Pantheon is a website operations and hosting platform designed to deliver improved speed, scalability, and reliability for customers leveraging Drupal and WordPress for website delivery. Powering more than 200,000 sites and supporting billions of monthly pageviews, Pantheon is used by organizations across the globe, including Stitch Fix, Datastax, and the ACLU.
Success at Pantheon comes from a consistent focus on engineering excellence and adoption of modern development methodologies and technologies. From the beginning, the platform was developed to leverage public cloud services in order to maximize performance and keep the company’s developers focused on its core technology. Written using a combination of Go, PHP, Python, and Node.js, the Pantheon platform runs on both open source technologies (Cassandra, Linux, and Kubernetes) and licensed technologies (the Fastly content delivery network, or CDN) to ensure performance, agility, and scalability for customers. The combination of a DevOps culture with a cloud-native approach to application development and delivery enables rapid iteration, resulting in a steady flow of innovative features for customers.
Optimizing cloud delivery
Pantheon was originally built using a first-generation cloud services provider. While the platform was satisfactory, before long the pace of innovation at Pantheon began to outpace that of its existing cloud services provider.

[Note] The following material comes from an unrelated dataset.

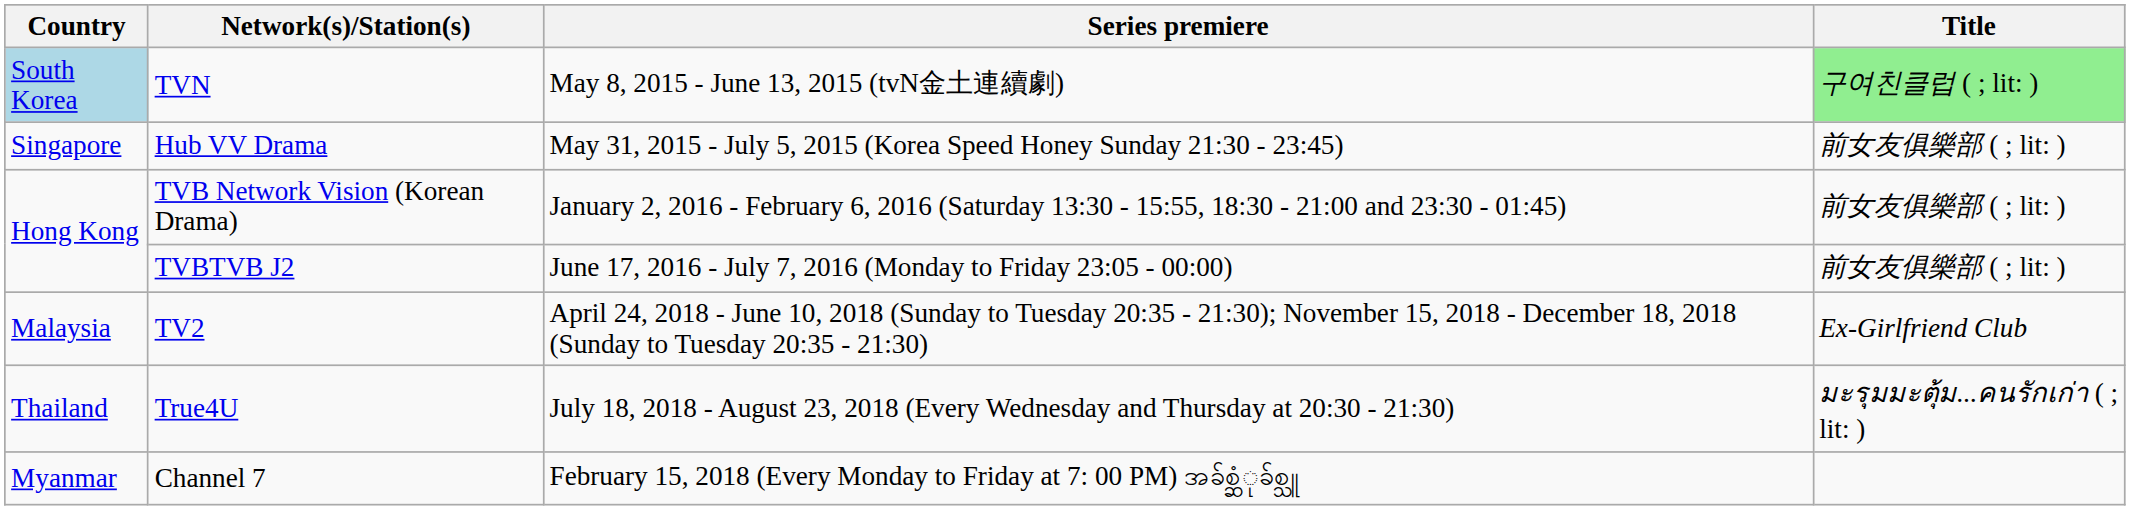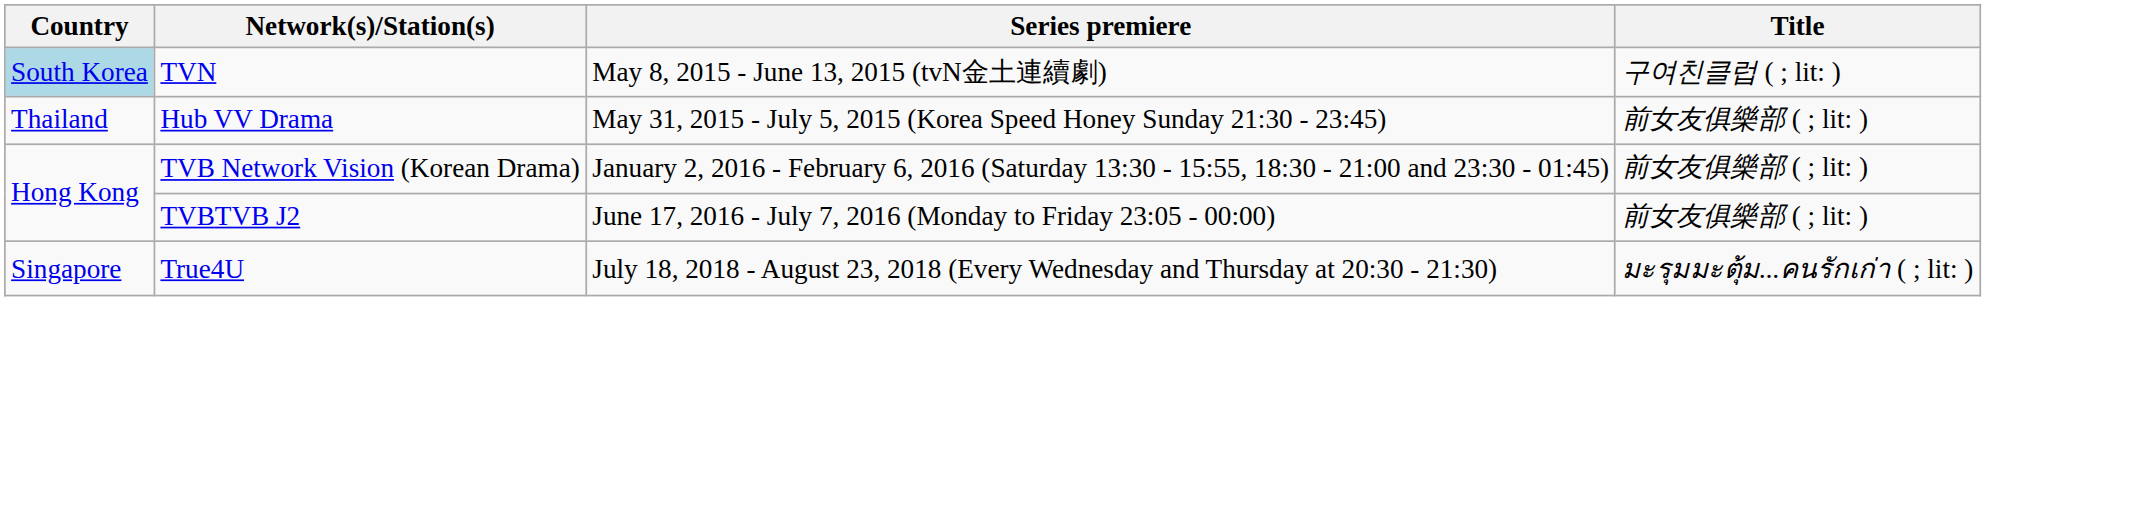TVN | Title: lightgreen background -> no background
Hub VV Drama | Country: Singapore -> Thailand
- row: Malaysia | TV2 | April 24, 2018 - June 10, 2018 (Sunday to Tuesday 20:35 - 21:30); November 15, 2018 - December 18, 2018 (Sunday to Tuesday 20:35 - 21:30) | Ex-Girlfriend Club
True4U | Country: Thailand -> Singapore
- row: Myanmar | Channel 7 | February 15, 2018 (Every Monday to Friday at 7: 00 PM) အခ်စ္ဆံုခ်စ္သူ
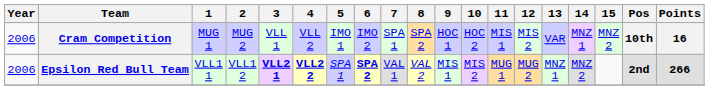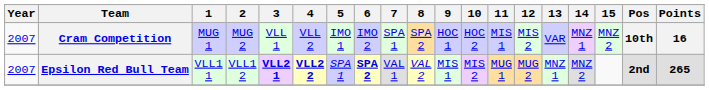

After evaluating several solutions, Pantheon chose to replace its existing provider with Google Cloud Platform (GCP), including Google Compute Engine, Google Big Query, Google Kubernetes Engine (GKE), and Cloud SQL. With GCP, Pantheon has access to capabilities supporting its current and future road map, including machine learning, integration with G Suite, and support for Kubernetes, which is critical to the future of Pantheon’s core container orchestration layer.
Migrating with confidence
After choosing GCP, Pantheon went to work mapping out its migration strategy. With over 200,000 websites on the platform, all with custom application code and many with multiple active development environments with any number of technical variations, migration was anything but a straightforward path. However, in the manner consistent with its DevOps culture, Pantheon planned and tested over the course of three months to ensure its migration was a success. “Before we moved a single workload over to GCP, our engineering team mapped out a detailed plan for how we would successfully migrate, including establishing baseline metrics and acceptance criteria,” says Josh Koenig, co-founder and head of product at Pantheon.
Critical to this process was New Relic APM. By using APM in both its legacy and GCP environments, Pantheon was able to gain insight into baseline metrics such as response time, error rates, and throughput. (For examples of cloud migration best practices, read the New Relic Tutorial: Measure Twice, Cut Once). “Using New Relic, if an error occurred with a workload migrated from our old cloud platform to GCP, we could see down to the line of code what was causing the issue and resolve it quickly,” says Koenig. “Because we had clear insight into our data, we never had to question if an error or performance degradation was caused by the app or the cloud platform.”
After testing, migration began. “Using New Relic, we migrated 50,000 customers and over 200,000 total websites in just two weeks with no major incidents,” says Koenig. “We didn’t receive a single customer support call due to the migration and didn’t open a single ticket with GCP during the process. We were amazed.”